Job item: Everything from the line containing "表1 GH4065A高温合金名义成分（质量分数/%）" through the end of the entries below must be set down exactly, and nothing else.

** Opening Supplied material block **

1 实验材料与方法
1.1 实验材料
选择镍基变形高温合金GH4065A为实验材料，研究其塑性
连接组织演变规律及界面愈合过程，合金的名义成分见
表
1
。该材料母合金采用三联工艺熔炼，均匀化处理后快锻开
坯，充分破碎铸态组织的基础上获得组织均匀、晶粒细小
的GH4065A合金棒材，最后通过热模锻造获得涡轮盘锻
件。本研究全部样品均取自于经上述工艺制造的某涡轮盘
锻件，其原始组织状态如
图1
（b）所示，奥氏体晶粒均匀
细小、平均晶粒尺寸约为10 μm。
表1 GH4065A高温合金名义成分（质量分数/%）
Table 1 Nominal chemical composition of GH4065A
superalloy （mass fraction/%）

** Closing Supplied material block **

Solution to this problem:
表1 GH4065A高温合金名义成分（质量分数/%）
Table 1 Nominal chemical composition of GH4065A
superalloy （mass fraction/%）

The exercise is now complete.